▶ **Source excerpt**
===============
# Microsoft XML Parser (MSXML) 3.0 Service Pack 4 (SP4): Aug 26



## eddie5659 (Mar 19, 2001)

Hiya

The Microsoft® XML Parser (MSXML) 3.0 SP4 release offers a number of bug fixes and security fixes over the previous MSXML 3.0 SP releases. All MSXML 3.0 releases provide:

Server-safe HTTP access 
Complete implementation of XSL Transformations (XSLT) and XML Path Language (XPath) 
Changes to the Simple API for XML (SAX2) implementation, including new SAX2 helper classes with even higher conformance with World Wide Web Consortium (W3C) standards and the OASIS Test Suite.

Release Notes

MSXML3 SP4 Release Notes 

System Requirements
Supported Operating Systems: Windows 2000, Windows 98, Windows ME, Windows NT, Windows Server 2003, Windows XP

To install the MSXML SDK, you must have the Microsoft Windows® Installer 2.0 (MSI 2.0) on your computer. If you are running Windows NT® 4.0, Windows 98, Windows ME or Windows 2000 (RTM, SP1 or SP2) you need to upgrade to MSI 2.0. If you are running Windows 2000 SP3 or higher, Windows XP or Windows Server 2003, you already have MSI 2.0. 
Download Windows Installer 2.0 Redistributable for Windows NT 4.0 and 2000 or Windows Installer 2.0 Redistributable for Windows 98, and windows Millennium Edition.

Note:

Windows Server 2003 already has MSXML 3.0 SP4. If you have Windows Server 2003, you do not need to install this release. 
All applications using MSXML3 should be closed before you install this SP.

http://www.microsoft.com/downloads/...22-2d4c-4162-8fb8-66bfc12f32b0&DisplayLang=en

Regards

eddie


----------
===============
▶ **Dataset excerpts**
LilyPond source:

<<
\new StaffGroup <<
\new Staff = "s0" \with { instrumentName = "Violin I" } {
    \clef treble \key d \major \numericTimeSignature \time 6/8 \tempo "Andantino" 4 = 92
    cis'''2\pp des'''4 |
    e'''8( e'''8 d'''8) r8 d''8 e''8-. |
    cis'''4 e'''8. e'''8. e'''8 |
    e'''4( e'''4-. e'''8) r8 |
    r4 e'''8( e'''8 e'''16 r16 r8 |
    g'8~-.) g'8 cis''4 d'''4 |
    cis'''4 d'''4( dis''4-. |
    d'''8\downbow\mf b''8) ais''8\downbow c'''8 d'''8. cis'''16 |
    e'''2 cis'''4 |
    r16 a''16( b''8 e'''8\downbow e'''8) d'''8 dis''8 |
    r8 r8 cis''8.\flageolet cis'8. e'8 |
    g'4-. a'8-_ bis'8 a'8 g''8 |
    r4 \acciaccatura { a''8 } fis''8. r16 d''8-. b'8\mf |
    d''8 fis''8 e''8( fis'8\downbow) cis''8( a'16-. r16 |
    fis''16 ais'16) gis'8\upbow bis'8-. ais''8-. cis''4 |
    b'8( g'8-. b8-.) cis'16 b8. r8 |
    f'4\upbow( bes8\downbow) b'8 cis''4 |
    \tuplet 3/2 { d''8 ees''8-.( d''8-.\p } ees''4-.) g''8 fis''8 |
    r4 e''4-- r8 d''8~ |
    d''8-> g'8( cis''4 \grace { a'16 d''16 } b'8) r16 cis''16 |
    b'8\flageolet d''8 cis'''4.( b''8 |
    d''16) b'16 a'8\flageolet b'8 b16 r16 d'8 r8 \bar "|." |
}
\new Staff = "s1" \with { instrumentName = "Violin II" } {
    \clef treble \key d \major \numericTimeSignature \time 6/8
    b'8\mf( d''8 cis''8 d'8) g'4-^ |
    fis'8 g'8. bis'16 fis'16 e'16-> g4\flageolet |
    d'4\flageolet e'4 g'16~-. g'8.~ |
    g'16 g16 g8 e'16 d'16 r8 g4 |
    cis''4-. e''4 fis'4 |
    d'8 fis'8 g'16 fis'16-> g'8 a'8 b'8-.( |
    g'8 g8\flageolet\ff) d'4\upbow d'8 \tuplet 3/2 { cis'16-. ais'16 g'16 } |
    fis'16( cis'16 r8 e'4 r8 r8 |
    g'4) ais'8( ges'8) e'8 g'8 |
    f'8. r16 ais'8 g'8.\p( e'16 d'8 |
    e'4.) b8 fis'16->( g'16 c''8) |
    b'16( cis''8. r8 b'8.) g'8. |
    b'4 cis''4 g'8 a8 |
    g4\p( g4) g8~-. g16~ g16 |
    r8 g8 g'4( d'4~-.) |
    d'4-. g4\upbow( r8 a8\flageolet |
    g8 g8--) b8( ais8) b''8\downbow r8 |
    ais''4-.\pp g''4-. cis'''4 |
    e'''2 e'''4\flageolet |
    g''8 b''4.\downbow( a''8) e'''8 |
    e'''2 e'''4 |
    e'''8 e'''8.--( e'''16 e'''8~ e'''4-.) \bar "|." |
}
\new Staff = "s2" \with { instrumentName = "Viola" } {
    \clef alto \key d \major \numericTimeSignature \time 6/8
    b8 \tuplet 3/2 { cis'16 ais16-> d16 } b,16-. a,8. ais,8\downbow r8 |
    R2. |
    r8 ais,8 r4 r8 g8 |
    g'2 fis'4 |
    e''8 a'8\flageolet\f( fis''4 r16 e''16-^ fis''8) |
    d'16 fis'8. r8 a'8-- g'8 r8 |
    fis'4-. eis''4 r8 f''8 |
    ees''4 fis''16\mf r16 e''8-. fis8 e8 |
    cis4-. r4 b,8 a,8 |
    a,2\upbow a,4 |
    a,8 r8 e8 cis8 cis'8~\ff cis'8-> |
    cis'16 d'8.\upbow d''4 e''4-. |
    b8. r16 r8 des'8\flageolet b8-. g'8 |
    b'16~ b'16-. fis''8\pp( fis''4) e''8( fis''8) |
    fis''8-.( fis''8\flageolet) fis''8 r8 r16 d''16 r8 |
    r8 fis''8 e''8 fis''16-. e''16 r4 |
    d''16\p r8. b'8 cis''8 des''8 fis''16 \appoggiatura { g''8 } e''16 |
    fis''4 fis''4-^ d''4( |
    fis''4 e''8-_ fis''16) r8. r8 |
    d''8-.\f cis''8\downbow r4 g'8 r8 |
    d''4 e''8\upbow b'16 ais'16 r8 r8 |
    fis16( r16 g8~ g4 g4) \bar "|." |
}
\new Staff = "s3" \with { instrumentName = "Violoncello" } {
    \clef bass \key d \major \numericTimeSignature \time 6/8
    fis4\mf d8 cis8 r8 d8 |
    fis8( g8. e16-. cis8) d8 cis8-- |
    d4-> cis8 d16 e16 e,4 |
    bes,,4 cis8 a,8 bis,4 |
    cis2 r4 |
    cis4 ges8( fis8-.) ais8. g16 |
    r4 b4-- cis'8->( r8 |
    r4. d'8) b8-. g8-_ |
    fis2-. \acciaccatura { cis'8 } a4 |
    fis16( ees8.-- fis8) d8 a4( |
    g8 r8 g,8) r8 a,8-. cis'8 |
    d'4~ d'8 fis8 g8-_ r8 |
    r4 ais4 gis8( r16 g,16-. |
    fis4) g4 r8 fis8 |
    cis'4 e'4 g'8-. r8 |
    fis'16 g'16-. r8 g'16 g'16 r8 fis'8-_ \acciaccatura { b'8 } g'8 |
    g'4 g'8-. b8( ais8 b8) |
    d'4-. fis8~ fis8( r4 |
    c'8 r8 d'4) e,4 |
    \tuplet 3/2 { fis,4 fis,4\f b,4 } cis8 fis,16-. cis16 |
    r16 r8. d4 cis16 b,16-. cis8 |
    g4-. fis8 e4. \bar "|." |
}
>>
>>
===============
▶ **Exercise tasks**
1. In the MSXML 3.0 SP4 post, which Windows version already includes MSXML 3.0 SP4?
2. Check each statement against the MSXML 3.0 SP4 post and answer yes or no, quoting the words of the post that decide it.
(a) Users running Windows XP must upgrade to MSI 2.0 before installing the MSXML SDK.
(b) Applications using MSXML3 should be closed before the service pack is installed.
(c) Windows ME is listed as a supported operating system.
3. Summarize the MSXML 3.0 SP4 post in two sentences.

▶ **Answers provided**
1. Windows Server 2003.

2.
(a) No: "If you are running Windows 2000 SP3 or higher, Windows XP or Windows Server 2003, you already have MSI 2.0."
(b) Yes: "All applications using MSXML3 should be closed before you install this SP."
(c) Yes: "Supported Operating Systems: Windows 2000, Windows 98, Windows ME, Windows NT, Windows Server 2003, Windows XP"

3. The MSXML 3.0 SP4 release adds bug fixes and security fixes over earlier MSXML 3.0 service packs, and all MSXML 3.0 releases provide server-safe HTTP access, a complete implementation of XSLT and XPath, and changes to the SAX2 implementation. Installing the SDK requires Windows Installer 2.0, which Windows NT 4.0, Windows 98, Windows ME and Windows 2000 (RTM, SP1 or SP2) users must upgrade to, while Windows Server 2003 already has MSXML 3.0 SP4 and does not need this release.